BEGIN Data for this exercise

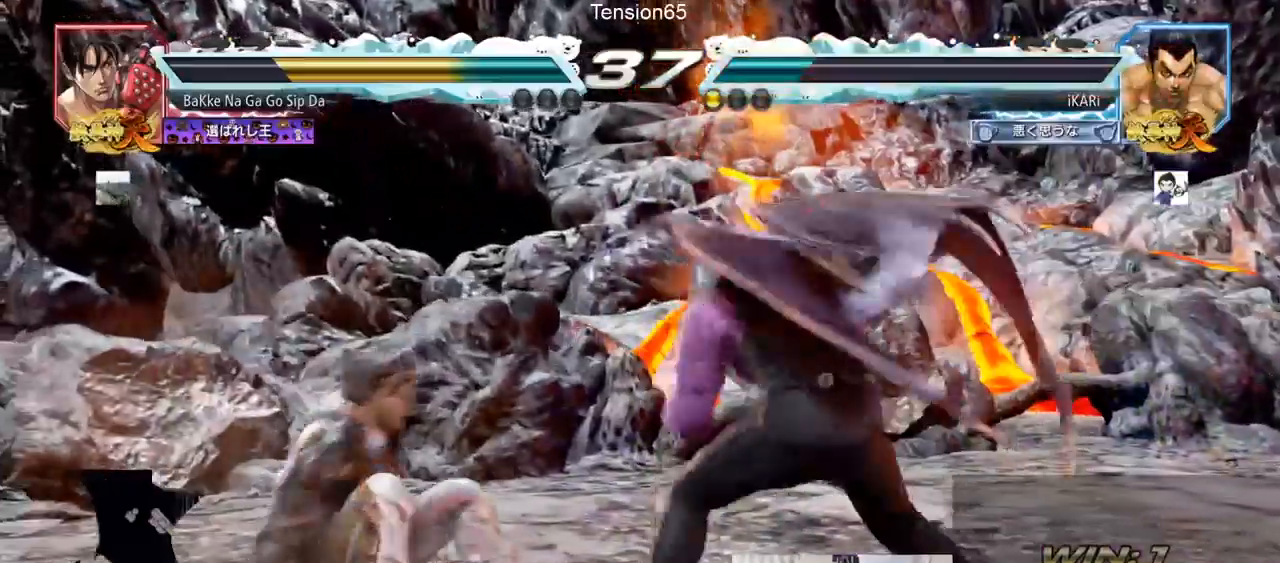
{"buttons": [], "left_stick": "right", "events": [[367, "left_stick", "right"], [417, "left_stick", "center"], [484, "left_stick", "right"]]}
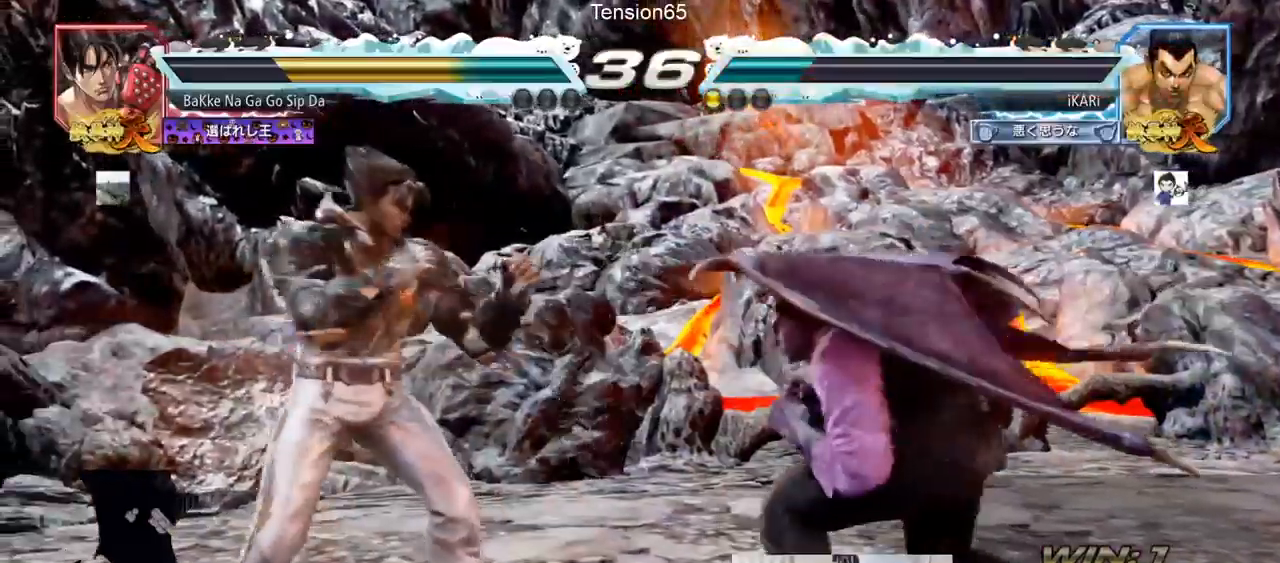
{"buttons": [], "left_stick": "right", "events": [[233, "left_stick", "center"], [467, "left_stick", "right"]]}
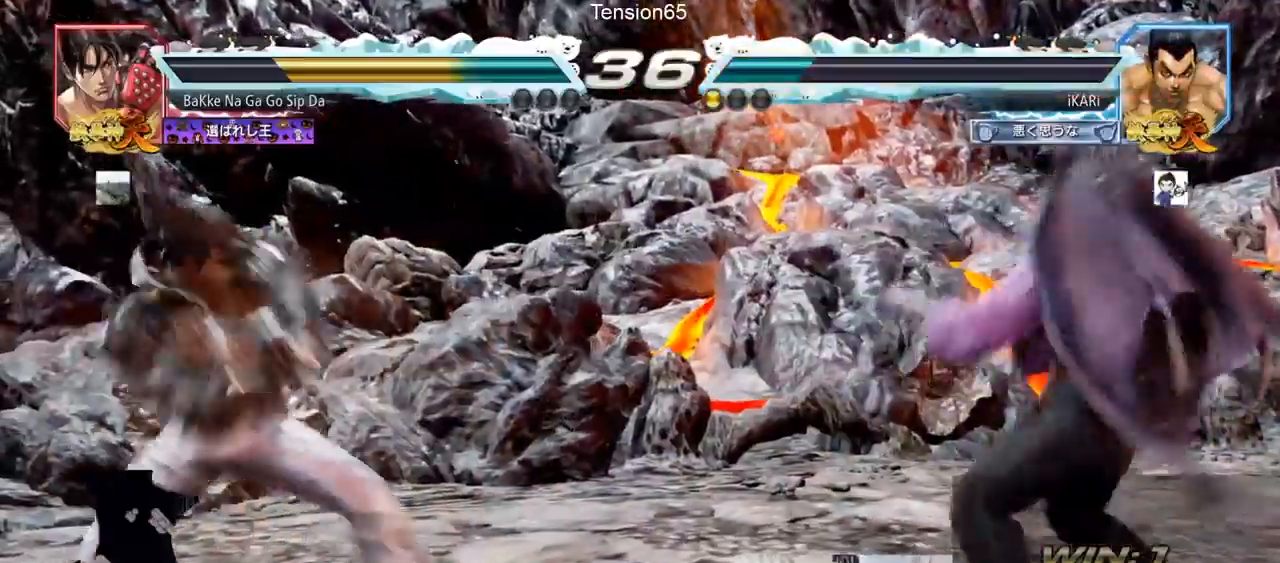
{"buttons": [], "left_stick": "right", "events": [[50, "left_stick", "up"], [117, "left_stick", "center"], [317, "left_stick", "right"]]}
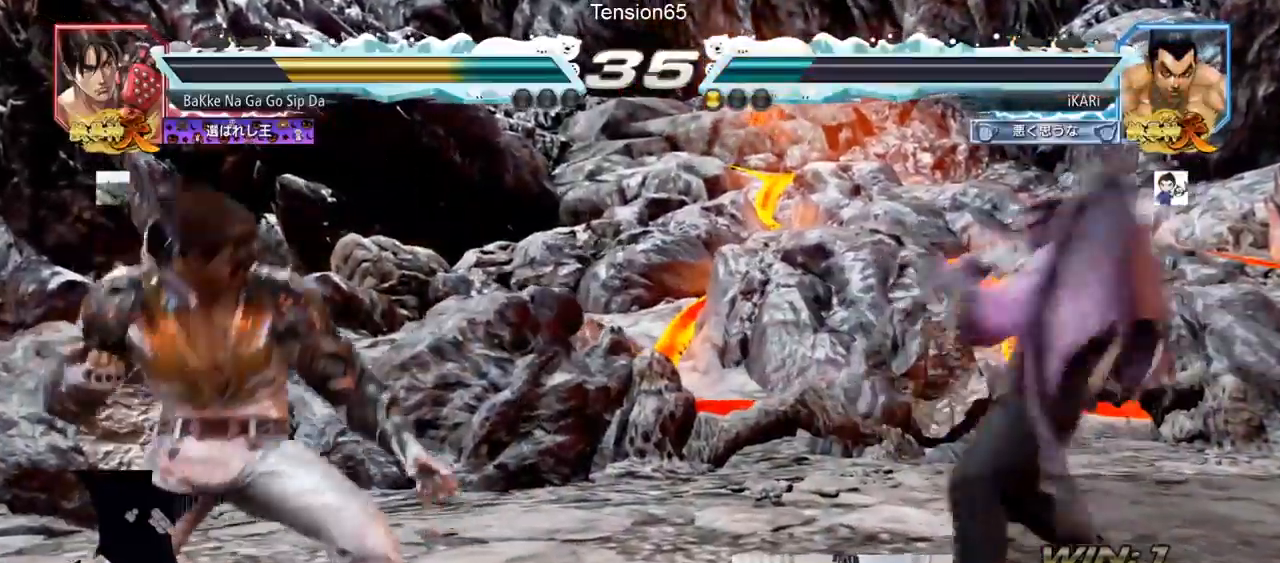
{"buttons": [], "left_stick": "center", "events": [[66, "left_stick", "center"], [300, "left_stick", "right"], [383, "left_stick", "center"], [433, "left_stick", "down"], [483, "left_stick", "center"]]}
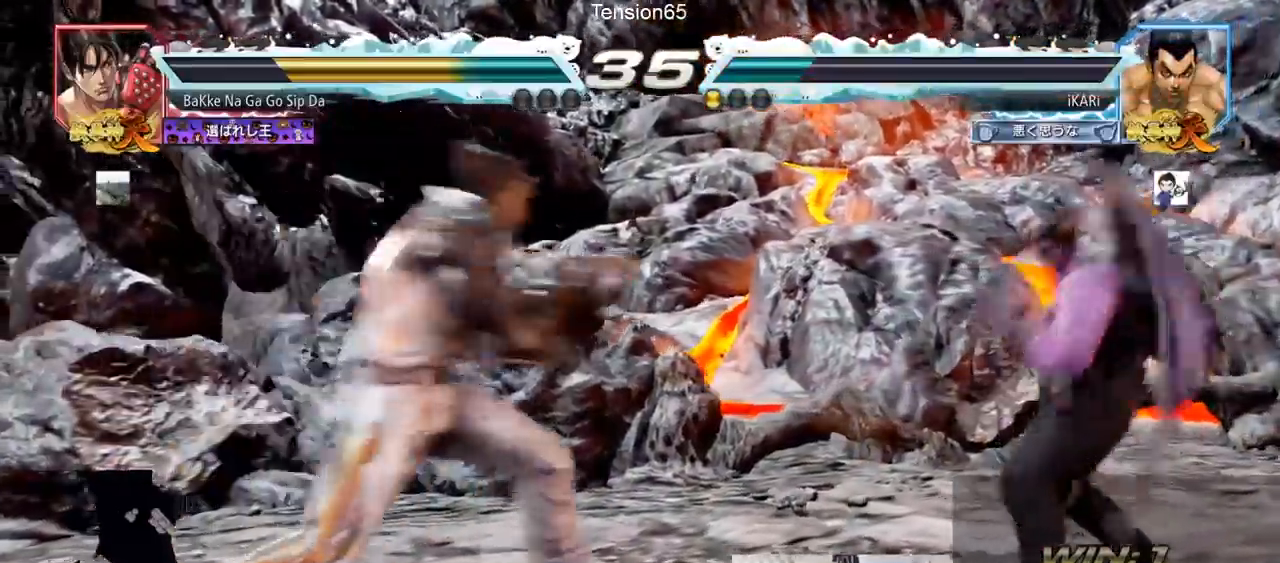
{"buttons": [], "left_stick": "right", "events": [[284, "left_stick", "right"], [334, "left_stick", "center"], [384, "left_stick", "right"]]}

END Data for this exercise

### Activity
Pictures stay out; the entries above are to be output exactly as given.

### Answer to this problem
{"buttons": [], "left_stick": "right", "events": [[367, "left_stick", "right"], [417, "left_stick", "center"], [484, "left_stick", "right"]]}
{"buttons": [], "left_stick": "right", "events": [[233, "left_stick", "center"], [467, "left_stick", "right"]]}
{"buttons": [], "left_stick": "right", "events": [[50, "left_stick", "up"], [117, "left_stick", "center"], [317, "left_stick", "right"]]}
{"buttons": [], "left_stick": "center", "events": [[66, "left_stick", "center"], [300, "left_stick", "right"], [383, "left_stick", "center"], [433, "left_stick", "down"], [483, "left_stick", "center"]]}
{"buttons": [], "left_stick": "right", "events": [[284, "left_stick", "right"], [334, "left_stick", "center"], [384, "left_stick", "right"]]}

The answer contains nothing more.